The validation command follows a similar pattern as the training command:
auto_torchrun -m vq.val ${EXPERIMENT_NAME} ${CONFIG_NAME} \
--config-options ... \
--override ... \
--visual ... \
--autocast \
--load-model-from ... \
--load-from ...--config-options, --override, --autocast, and --load-model-from have the same meanings as in the training command.
If the --visual argument is present, visualizations will be saved under work_dirs/${EXPERIMENT_NAME}/unbatched_visuals. The value of --visual specifies a regex to filter the images to visualize. In most cases, --visual pred_image is sufficient to save the reconstructed images.
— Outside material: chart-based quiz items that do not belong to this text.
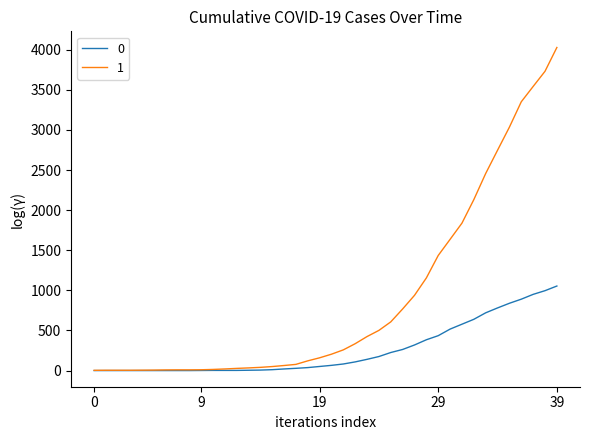

List the series in order of their peak value, lowest first.

0, 1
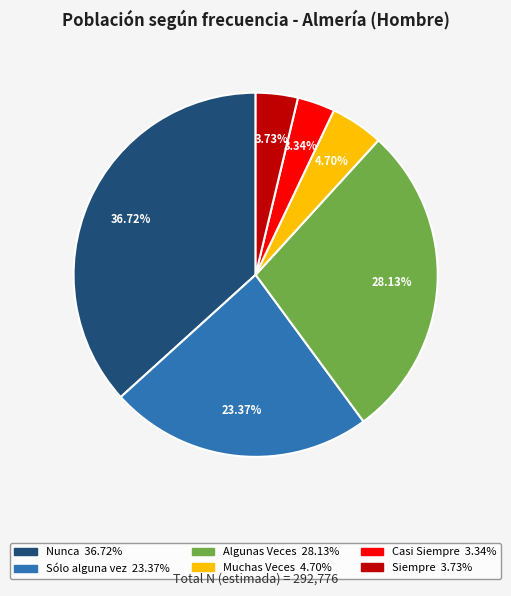

True or false: Sólo alguna vez accounts for 14% of the total.

False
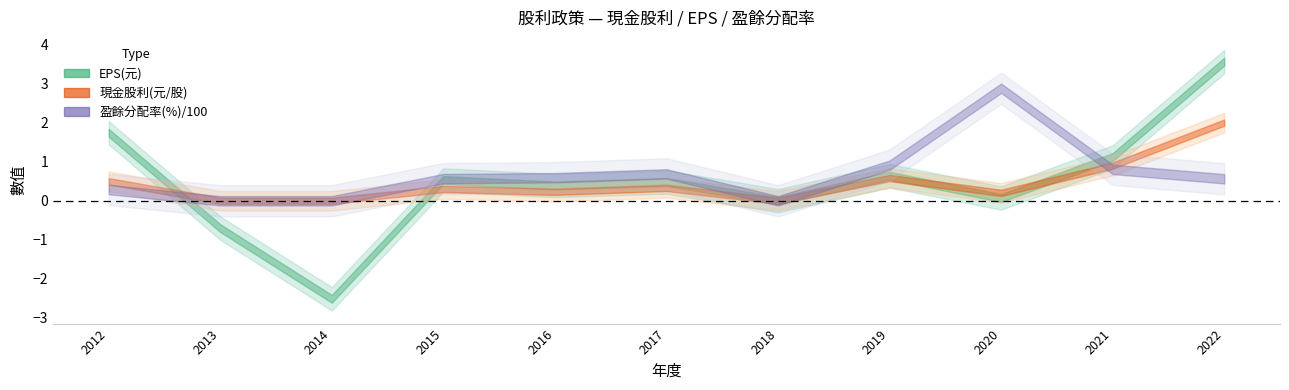

What is the sum of all 現金股利(元/股) values?

5.0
In vq.train, --load-from is used to resume training. However, in vq.val, --load-from is used to specify the checkpoints to validate. By default, vq.val automatically validates all checkpoints found under work_dirs/${EXPERIMENT_NAME}/checkpoints. If --load-from iter_{15..26}0000 is provided, only work_dirs/${EXPERIMENT_NAME}/iter_{15..26}0000 are validated.
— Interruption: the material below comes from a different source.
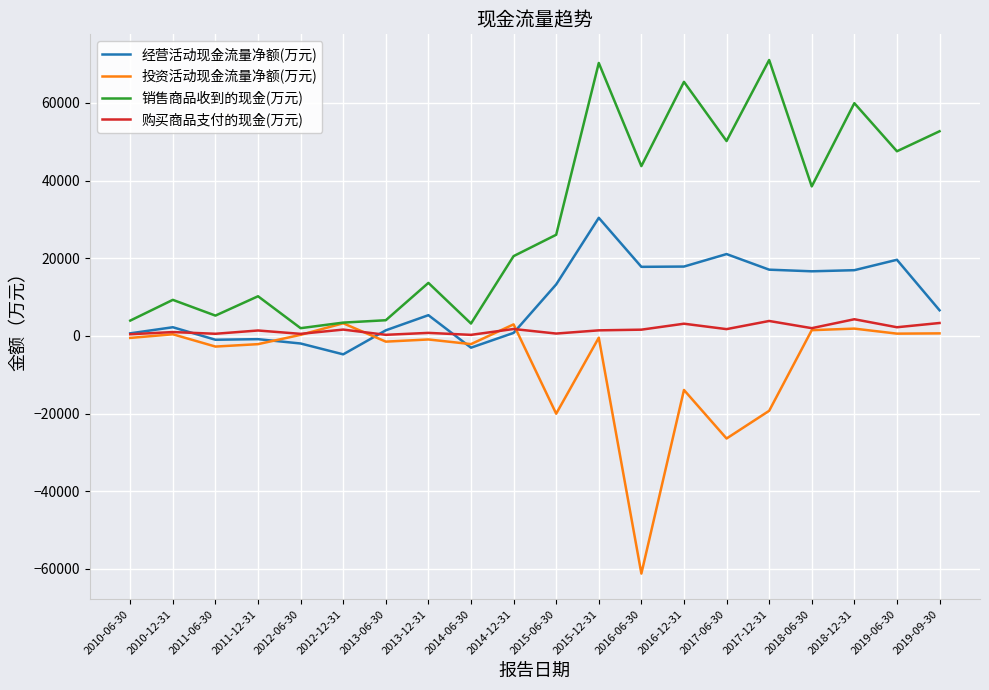

In 购买商品支付的现金(万元), how many points are lower than both neighbors (excluding endpoints)?

8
To construct a validation command from the training command, simply replace vq.train with vq.val. For example, the validation command for VQ-KD decoderis:
# auto_torchrun -m vq.train \
# decoder/llamagen/vqkd_clip_8192_imagenet_ddp/llamagen_8192_dd2_aglwg075_imagenet_ddp \
# configs/decoder/llamagen.py \
# --config-options it_config::configs/vqkd/clip_8192_imagenet_ddp.py \
# --load-model-from work_dirs/vqkd/clip_8192_imagenet_ddp/checkpoints/iter_250000/model.pth
auto_torchrun -m vq.val \
decoder/llamagen/vqkd_clip_8192_imagenet_ddp/llamagen_8192_dd2_aglwg075_imagenet_ddp \
configs/decoder/llamagen.py \
--config-options it_config::configs/vqkd/clip_8192_imagenet_ddp.py \
--load-model-from work_dirs/vqkd/clip_8192_imagenet_ddp/checkpoints/iter_250000/model.pthTo test a single checkpoint, we also provie the vq.test command:
auto_torchrun -m vq.test ${EXPERIMENT_NAME} ${CONFIG_NAME} \
--config-options ... \
--override ... \
--visual ... \
--autocast \
--load-model-from ...Compared to va.val, the --load-from argument is removed. The vq.test command validates a single checkpoint specified by --load-model-from.